How to be surprised then, that, in an international context already full of risks, which are highly overvalued by the media representation, economic agents are anxious, are less consuming and investing and keep financial reserves unusually abundant to protect themselves again the worst to come, whatever it comes from outside or from the consequences for everyone of the public action?

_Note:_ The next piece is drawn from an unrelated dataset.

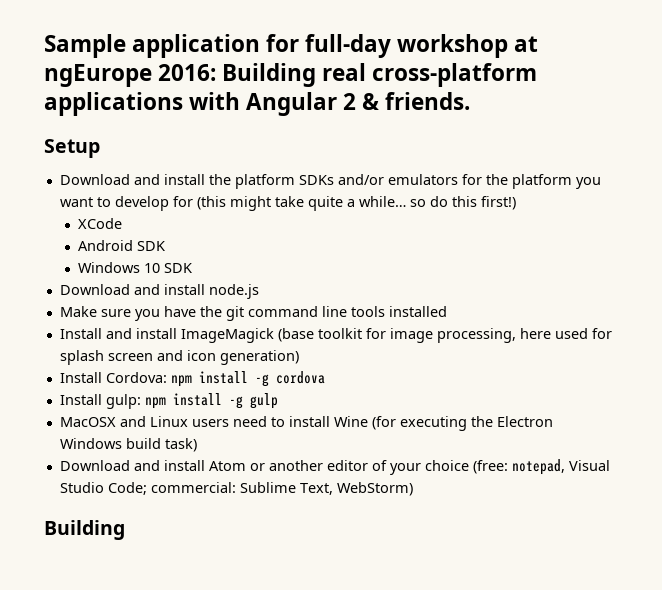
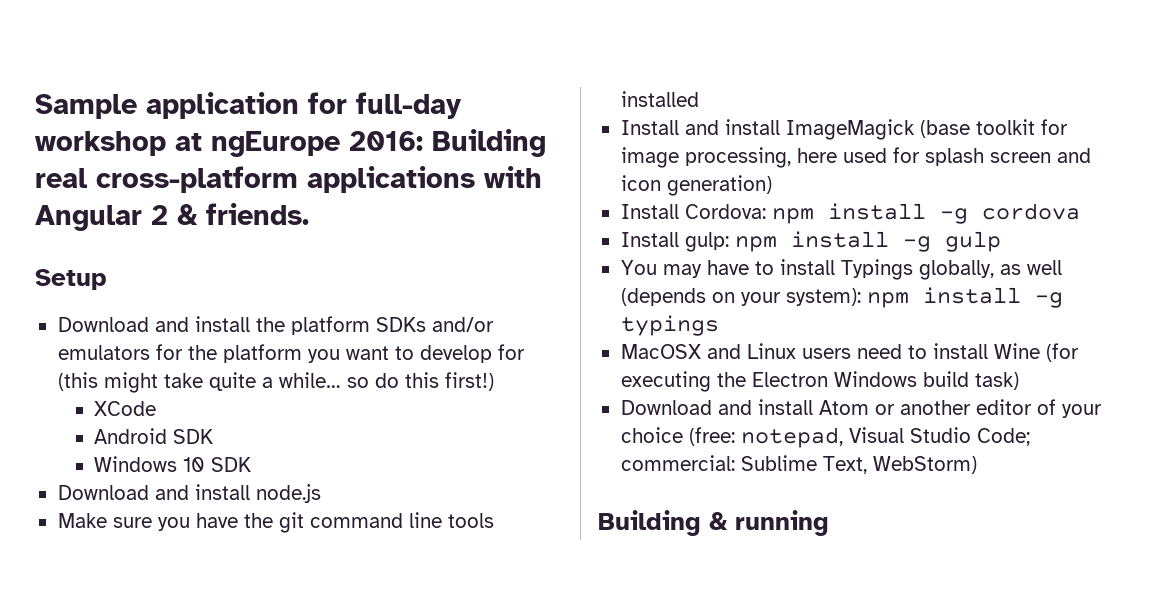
(278, 401) none -> [620,259,1062,280] [620,287,1063,308] [620,315,719,336] // You may have to install Typings globally, as well (depends on your system): npm install -g typings
(125, 530) none -> [709,510,829,536] & running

It was largely said in Jackson Hole and elsewhere that monetary policy must be the purpose of a reexamination because it had reached its limits. The other economic policy tool, the budget, through increase expenses or tax cuts would be restrained by the high level of deficit and indebtedness. But it still remains a tool for the State and its leaders to reverse this depressive trend: to break with the systematically and causing anxiety message it addresses to people. Professional unions have also a role to play. Instead of permanently denouncing welfare system and the working costs, which is a real insult to employees and asking always more to the State without any counterpart, it would be better to find a better sharing of the wealth enterprises create. Through the trust it would have been restored by that, a whole set of freezing would disappear. Companies would improve their achievements in a more durable and sound way than through disguised subventions and without provoking with their attitude social revolts as these France has just made the painful experience.